— What you will do —
Resume the remembrance of Jackie Mason, picking up right after its last sentence.

— Excerpt —
-------

About 15 years ago, I spotted legendary comedian Jackie Mason at the Manhattan Jewish Experience, on the Upper West Side. I didn’t invite him. He just showed up and walked about quite humbly. I got him a drink as we had our “Cocktails on The Roof” which we will actually be having again on Monday night, August 2 for the kickoff launch of my book “The 40 Day Challenge.”
I told Mr. Mason that I’d seen him perform at Grossinger’s when I was a kid as well as his hit show on Broadway. What I respected about him the most, I told him, was that he never changed. He knew who he was and the same jokes which made borscht belt Jews laugh were also found hilarious by non-Jews alike. Unabashedly proud of his Jewish identity, he wore his Judaism on his sleeve. Some of his jokes seemed to come right out of the Torah. When the Children of Israel complained to Moses saying ‘why did you bring us to the wilderness to kill us here, we could have died back in Egypt! – that had to be where Jackie Mason got his routine.
I was not surprised that Mr. Mason was able to perform even as an octogenarian. He didn’t seem to be a guy out for big money. He knew he had a gift and he liked to make people laugh. That’s just who he was. From the people I know who knew him personally, they said he was just a funny guy and as long as God gave him the strength to perform, he would never retire. Mason passed away last Shabbat at the age of 93.

-------

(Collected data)

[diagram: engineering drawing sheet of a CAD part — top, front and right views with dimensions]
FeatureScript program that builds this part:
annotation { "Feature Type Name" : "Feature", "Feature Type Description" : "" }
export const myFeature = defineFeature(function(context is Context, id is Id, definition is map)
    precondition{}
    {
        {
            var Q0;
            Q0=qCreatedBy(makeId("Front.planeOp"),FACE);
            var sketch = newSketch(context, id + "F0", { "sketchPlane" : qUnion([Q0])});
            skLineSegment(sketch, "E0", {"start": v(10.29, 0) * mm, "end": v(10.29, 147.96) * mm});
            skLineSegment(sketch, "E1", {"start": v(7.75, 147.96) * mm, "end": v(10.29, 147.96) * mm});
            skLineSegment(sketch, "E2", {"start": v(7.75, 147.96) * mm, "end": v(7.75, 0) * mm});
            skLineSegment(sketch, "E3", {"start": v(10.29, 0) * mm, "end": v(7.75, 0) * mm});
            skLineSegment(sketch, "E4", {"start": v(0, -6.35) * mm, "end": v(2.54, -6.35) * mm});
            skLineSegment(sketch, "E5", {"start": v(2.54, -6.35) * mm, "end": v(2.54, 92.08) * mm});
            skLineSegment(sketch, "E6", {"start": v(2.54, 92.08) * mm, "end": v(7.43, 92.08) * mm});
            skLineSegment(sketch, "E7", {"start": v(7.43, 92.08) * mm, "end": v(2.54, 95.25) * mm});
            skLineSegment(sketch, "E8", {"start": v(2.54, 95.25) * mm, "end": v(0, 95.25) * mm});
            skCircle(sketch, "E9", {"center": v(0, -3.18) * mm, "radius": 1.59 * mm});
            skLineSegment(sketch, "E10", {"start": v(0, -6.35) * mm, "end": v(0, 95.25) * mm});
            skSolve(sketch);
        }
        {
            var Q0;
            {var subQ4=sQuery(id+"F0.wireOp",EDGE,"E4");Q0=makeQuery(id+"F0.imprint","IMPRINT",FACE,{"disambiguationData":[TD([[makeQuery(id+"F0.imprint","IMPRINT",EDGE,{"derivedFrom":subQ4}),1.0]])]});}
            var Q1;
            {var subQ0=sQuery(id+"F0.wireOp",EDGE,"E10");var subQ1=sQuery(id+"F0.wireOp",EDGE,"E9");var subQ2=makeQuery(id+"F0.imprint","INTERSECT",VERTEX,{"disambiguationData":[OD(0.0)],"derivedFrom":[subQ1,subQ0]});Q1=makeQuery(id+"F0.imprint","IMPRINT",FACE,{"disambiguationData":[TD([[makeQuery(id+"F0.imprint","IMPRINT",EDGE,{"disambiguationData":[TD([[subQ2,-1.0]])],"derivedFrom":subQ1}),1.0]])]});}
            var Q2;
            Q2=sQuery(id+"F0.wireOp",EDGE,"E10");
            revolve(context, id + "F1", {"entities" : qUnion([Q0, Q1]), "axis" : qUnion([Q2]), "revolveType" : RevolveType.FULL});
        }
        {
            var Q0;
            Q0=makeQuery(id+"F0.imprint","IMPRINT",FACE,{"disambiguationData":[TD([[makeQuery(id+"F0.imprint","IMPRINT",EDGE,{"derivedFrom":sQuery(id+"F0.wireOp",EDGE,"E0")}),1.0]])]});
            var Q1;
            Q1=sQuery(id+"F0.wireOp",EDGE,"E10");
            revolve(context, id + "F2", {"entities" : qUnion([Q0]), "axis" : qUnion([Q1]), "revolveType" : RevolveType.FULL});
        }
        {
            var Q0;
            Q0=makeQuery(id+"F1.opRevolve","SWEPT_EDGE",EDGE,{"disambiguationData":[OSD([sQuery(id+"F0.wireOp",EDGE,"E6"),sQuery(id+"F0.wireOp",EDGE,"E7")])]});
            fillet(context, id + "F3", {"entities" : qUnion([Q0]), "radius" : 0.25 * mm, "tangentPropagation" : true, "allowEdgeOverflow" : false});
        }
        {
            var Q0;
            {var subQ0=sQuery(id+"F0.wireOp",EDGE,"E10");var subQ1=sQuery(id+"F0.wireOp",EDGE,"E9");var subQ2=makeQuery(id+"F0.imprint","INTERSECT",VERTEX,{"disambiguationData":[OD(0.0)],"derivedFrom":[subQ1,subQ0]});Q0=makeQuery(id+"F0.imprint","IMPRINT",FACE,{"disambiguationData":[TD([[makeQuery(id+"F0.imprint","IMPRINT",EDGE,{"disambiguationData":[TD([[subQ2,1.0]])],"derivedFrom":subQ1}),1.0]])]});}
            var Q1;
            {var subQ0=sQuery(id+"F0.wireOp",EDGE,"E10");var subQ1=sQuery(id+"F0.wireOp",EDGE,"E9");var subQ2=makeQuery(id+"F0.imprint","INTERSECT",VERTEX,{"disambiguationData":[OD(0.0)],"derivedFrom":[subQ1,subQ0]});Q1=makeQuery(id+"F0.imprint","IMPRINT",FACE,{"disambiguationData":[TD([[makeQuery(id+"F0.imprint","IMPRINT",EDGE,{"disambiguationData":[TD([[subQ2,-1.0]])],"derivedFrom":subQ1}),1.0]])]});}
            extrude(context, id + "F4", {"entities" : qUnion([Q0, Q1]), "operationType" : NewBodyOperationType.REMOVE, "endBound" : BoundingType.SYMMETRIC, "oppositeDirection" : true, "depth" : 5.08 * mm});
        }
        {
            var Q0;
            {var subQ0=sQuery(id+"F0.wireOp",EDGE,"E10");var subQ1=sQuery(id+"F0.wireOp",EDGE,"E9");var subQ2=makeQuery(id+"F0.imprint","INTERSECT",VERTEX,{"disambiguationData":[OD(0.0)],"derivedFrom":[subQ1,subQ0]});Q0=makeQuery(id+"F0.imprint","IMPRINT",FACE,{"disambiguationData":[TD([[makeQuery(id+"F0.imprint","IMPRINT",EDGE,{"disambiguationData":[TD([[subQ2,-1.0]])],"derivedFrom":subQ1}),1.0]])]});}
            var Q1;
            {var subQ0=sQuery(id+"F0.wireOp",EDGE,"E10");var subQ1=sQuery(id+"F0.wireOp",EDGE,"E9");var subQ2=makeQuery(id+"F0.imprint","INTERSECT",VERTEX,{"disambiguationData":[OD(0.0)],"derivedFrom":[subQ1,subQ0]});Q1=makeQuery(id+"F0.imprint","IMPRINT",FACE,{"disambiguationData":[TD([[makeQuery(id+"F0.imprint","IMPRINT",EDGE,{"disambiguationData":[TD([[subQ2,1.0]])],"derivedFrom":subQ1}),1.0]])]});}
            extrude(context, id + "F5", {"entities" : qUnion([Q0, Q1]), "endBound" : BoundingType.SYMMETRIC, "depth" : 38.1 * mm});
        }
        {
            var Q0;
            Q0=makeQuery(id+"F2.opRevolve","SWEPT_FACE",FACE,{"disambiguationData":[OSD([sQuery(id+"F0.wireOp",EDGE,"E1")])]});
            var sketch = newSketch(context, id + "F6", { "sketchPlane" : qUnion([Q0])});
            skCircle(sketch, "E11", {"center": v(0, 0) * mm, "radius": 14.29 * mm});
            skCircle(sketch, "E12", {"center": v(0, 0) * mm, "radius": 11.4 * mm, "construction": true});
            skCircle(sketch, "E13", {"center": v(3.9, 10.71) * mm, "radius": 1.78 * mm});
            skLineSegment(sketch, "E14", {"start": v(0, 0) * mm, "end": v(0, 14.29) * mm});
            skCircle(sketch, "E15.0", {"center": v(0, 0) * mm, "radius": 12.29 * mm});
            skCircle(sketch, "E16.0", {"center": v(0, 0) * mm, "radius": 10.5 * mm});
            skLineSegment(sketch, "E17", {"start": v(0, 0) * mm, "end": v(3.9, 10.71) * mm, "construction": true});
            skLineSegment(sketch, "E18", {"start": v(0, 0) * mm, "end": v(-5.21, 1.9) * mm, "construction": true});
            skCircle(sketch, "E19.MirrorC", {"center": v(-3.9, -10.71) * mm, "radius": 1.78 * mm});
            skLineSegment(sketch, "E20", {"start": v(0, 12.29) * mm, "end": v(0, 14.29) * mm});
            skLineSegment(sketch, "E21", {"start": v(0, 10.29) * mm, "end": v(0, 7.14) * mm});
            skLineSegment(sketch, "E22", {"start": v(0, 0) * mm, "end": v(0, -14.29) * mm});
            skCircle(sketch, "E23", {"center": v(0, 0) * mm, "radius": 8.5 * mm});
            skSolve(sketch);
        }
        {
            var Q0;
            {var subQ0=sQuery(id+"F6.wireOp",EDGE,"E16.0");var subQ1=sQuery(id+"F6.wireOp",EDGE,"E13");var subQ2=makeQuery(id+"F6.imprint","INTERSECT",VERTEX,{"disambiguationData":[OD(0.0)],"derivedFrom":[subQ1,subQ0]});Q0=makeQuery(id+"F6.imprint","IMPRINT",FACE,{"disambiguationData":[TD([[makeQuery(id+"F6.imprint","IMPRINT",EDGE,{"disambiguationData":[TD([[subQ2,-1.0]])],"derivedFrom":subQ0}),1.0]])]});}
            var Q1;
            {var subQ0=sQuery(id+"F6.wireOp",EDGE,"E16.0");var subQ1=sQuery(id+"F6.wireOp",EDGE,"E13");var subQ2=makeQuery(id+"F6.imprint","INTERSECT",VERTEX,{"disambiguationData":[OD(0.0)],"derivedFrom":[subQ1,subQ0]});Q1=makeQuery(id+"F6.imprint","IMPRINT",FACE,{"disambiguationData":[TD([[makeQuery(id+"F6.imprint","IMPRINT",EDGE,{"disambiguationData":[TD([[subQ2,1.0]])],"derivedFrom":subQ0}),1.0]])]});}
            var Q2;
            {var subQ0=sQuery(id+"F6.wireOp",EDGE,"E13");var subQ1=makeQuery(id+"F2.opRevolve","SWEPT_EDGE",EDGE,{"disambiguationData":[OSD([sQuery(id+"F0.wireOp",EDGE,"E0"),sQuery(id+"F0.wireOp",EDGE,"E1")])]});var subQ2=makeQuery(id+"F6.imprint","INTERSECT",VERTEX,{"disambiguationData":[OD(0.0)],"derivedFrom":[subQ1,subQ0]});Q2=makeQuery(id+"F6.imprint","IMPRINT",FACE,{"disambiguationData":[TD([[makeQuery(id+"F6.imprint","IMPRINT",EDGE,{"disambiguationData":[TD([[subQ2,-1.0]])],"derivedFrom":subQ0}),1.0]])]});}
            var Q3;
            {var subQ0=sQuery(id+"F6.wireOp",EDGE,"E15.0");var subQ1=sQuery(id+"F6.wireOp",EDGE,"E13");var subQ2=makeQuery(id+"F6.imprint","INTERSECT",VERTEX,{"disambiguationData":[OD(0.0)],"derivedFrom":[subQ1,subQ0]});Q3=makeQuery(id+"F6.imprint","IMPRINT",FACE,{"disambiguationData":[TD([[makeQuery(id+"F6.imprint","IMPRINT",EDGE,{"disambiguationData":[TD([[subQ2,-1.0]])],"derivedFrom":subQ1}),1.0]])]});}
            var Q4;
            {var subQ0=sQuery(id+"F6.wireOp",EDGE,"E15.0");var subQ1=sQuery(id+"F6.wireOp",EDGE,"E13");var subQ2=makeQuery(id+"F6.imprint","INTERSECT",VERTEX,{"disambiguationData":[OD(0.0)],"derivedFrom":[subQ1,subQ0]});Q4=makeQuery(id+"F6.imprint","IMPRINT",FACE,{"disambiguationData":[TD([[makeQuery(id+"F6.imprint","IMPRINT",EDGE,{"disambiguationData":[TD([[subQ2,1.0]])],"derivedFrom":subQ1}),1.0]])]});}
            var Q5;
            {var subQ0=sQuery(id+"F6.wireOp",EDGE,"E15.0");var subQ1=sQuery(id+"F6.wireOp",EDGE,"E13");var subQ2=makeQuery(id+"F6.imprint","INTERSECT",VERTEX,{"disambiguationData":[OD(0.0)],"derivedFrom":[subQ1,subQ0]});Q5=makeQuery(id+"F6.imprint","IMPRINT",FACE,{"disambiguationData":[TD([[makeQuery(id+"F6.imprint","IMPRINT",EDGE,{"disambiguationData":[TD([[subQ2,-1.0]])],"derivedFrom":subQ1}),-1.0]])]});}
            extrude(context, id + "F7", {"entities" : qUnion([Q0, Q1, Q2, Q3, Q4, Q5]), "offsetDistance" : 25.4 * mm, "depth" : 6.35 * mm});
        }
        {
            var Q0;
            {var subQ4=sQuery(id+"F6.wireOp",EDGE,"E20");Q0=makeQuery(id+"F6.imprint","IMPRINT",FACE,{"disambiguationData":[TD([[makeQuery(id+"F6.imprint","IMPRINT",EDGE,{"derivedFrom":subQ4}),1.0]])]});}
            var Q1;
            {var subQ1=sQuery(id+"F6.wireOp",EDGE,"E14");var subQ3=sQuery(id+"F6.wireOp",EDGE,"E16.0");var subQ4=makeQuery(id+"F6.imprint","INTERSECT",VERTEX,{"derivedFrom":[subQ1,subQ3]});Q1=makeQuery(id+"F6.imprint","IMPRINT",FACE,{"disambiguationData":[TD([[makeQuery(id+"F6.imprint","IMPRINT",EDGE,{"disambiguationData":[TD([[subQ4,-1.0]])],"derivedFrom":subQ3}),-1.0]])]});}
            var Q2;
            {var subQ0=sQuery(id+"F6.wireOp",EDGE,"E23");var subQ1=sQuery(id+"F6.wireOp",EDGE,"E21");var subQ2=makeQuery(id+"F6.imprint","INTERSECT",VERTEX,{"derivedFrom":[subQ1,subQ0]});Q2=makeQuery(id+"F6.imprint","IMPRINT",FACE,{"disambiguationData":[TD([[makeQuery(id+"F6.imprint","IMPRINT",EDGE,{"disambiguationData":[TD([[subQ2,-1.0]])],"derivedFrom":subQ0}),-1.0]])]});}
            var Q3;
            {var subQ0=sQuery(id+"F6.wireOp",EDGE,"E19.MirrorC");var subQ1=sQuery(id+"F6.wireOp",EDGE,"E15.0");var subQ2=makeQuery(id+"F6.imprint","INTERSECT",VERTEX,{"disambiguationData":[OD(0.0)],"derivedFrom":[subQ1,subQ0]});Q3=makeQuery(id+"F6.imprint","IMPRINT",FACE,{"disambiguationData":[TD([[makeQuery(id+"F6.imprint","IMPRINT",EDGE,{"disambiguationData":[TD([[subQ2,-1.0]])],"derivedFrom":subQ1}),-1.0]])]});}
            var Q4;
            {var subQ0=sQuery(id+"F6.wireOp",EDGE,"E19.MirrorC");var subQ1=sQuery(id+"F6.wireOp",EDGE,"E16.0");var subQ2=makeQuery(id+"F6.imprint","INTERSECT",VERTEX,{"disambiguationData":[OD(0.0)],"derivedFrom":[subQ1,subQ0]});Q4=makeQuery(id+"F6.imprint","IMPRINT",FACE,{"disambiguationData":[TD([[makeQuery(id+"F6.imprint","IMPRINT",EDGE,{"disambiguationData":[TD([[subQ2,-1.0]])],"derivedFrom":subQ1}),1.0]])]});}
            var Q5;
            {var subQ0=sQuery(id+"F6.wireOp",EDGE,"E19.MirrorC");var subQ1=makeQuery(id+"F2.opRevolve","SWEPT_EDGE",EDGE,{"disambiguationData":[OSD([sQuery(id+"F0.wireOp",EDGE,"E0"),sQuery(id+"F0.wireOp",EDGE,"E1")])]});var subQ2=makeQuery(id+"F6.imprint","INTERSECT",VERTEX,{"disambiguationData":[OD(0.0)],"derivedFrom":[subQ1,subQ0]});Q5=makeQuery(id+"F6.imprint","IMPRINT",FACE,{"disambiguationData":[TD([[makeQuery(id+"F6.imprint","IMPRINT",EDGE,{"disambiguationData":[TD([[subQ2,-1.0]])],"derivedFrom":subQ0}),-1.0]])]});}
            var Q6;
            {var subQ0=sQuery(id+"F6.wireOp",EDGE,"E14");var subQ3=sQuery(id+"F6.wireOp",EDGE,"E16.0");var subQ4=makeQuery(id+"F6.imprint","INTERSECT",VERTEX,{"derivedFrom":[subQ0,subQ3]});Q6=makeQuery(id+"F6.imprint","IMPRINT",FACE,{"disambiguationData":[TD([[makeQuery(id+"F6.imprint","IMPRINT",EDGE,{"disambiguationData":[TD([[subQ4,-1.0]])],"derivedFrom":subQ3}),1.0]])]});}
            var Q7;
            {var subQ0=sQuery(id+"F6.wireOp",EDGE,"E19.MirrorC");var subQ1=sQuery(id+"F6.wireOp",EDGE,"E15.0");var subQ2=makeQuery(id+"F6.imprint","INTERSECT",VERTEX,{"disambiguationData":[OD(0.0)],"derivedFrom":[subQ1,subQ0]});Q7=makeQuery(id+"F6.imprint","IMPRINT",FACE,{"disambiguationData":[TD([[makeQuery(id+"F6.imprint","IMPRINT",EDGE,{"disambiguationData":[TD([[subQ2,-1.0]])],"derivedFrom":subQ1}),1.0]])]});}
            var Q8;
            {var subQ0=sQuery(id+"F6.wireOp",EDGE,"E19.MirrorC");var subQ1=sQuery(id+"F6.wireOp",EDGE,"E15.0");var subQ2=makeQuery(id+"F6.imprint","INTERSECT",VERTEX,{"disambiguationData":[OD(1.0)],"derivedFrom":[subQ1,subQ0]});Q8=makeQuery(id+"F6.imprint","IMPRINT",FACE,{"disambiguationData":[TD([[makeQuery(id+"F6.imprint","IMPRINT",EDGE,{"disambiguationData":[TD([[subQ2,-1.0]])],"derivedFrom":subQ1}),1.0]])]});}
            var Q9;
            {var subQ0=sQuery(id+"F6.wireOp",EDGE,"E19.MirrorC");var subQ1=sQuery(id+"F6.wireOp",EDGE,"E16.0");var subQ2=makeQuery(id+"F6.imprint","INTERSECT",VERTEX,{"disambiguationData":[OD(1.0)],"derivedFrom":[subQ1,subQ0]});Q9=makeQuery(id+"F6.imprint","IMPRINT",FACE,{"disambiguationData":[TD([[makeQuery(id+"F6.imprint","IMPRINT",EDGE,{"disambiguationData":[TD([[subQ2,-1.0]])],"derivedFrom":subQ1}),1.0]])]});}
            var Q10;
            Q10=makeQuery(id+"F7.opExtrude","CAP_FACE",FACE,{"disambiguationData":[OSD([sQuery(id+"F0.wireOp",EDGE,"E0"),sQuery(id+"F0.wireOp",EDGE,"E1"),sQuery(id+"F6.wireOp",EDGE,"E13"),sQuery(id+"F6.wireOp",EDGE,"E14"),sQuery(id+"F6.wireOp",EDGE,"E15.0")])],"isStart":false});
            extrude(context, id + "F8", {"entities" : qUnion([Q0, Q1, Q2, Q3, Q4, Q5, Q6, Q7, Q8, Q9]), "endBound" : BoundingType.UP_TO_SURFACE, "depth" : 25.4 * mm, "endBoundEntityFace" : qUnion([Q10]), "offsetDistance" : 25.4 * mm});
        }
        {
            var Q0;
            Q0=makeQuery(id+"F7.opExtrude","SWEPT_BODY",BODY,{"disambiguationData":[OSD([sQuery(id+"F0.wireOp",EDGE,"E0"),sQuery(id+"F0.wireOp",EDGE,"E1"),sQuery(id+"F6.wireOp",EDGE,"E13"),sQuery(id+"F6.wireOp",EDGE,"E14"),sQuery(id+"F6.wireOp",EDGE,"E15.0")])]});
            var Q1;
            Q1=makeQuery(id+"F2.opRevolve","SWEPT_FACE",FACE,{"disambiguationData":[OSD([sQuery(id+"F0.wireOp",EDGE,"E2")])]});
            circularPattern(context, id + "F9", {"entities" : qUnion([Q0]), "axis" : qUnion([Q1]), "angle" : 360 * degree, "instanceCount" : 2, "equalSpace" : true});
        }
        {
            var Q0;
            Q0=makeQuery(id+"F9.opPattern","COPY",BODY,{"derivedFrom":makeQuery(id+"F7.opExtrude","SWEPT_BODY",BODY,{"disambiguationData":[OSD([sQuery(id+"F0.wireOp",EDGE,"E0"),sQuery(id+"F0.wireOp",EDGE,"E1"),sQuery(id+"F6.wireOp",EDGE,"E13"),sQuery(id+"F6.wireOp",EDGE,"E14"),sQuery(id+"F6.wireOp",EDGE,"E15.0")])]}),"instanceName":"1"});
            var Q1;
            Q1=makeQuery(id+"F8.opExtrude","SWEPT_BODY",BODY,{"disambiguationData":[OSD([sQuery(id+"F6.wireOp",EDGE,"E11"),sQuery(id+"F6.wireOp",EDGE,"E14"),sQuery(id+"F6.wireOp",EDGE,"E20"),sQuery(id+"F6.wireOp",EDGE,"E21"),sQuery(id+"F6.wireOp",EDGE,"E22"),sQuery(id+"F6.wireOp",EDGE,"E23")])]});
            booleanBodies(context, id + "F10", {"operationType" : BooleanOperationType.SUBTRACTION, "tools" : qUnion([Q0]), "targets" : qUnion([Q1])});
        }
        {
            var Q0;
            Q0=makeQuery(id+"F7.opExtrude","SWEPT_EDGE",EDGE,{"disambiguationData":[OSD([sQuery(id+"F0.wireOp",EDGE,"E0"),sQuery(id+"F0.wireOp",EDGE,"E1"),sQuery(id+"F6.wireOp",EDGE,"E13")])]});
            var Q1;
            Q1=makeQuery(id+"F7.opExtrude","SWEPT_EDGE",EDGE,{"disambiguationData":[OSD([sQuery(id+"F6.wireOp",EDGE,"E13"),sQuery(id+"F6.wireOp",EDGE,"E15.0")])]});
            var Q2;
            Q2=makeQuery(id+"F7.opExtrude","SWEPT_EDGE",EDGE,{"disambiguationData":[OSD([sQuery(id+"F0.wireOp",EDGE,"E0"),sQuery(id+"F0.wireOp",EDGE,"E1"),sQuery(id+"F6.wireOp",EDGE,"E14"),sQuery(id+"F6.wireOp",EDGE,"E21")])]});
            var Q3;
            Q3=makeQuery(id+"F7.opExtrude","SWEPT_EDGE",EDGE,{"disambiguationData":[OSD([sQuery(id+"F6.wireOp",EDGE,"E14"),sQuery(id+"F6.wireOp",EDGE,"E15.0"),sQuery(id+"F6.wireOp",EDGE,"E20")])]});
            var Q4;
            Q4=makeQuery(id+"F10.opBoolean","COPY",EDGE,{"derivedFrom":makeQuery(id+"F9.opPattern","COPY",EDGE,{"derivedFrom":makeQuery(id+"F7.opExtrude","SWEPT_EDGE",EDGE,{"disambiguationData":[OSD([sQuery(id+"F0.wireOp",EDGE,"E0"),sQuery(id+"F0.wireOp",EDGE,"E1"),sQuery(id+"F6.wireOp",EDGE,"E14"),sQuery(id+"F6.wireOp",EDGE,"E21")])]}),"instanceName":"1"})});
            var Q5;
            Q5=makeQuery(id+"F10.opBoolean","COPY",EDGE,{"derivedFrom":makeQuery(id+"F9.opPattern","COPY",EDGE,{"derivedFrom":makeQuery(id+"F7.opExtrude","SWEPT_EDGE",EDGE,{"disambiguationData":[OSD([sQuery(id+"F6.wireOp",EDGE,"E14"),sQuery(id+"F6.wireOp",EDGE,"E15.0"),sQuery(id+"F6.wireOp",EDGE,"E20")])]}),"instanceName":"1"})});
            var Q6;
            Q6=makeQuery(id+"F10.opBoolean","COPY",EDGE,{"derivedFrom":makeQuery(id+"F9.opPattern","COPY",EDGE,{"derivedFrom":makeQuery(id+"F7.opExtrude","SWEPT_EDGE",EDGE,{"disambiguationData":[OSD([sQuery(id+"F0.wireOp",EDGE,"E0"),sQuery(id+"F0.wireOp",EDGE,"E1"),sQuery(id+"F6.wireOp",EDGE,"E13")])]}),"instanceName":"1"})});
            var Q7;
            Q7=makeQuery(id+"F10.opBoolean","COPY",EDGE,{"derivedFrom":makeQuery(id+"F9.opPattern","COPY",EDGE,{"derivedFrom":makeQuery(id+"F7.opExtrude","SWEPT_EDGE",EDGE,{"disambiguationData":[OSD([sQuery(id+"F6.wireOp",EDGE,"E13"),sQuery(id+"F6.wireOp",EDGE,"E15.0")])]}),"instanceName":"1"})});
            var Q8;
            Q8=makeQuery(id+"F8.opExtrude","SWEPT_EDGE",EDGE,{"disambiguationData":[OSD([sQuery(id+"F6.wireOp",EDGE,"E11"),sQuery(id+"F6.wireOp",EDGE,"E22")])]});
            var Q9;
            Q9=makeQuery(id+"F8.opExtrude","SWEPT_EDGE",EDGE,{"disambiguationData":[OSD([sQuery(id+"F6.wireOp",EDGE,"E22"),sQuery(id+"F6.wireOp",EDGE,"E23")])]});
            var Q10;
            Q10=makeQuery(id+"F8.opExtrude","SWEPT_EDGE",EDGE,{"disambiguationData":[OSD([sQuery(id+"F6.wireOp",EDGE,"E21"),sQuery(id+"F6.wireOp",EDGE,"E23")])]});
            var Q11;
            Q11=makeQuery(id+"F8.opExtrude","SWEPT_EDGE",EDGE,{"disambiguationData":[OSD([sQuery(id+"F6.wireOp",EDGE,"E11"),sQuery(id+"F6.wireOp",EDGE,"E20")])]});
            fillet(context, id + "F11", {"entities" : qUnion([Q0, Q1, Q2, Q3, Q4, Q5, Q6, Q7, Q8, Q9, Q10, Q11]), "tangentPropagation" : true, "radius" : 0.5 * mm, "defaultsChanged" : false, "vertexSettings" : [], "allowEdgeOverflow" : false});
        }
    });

-------

— Response to this task —
Jackie Mason’s joked about the differences between Jews and gentiles went over so well. I remember hearing him in the Catskills making fun of all the Jews in the hotel going from breakfast to lunch to dinner and hitting the coffee shop in between. It was funny because it was so true! He joked about how Jews always manage to complain, especially in restaurants: “this table is too close to the kitchen, this table has too much of a draft”. “Gentiles”, he would say – “if they are seated at a table they don’t like, they don’t complain… they just sit there, as long as they have enough alcohol to drink!”.
I was watching clips of Mr. Mason with my 18 year-old son last night and we were laughing because his comedy is timeless. He was not afraid to be political and would make fun of whoever the president was, Republican or Democrat. When he made fun of former President Bill Clinton, he said “who ever heard of Arkansas? There are only two and a half people that live there!”. Just the same, he made fun of President George W. Bush.
Some people have athletic gifts, some are intellectual or academic. Jackie Mason’s gift was his impeccable timing with strong zingers that were side splittingly funny. While he always had great new material, he had an uncanny ability to tell a joke from 40 years ago, and even if you knew the punchline, the way he would deliver it guaranteed a laugh.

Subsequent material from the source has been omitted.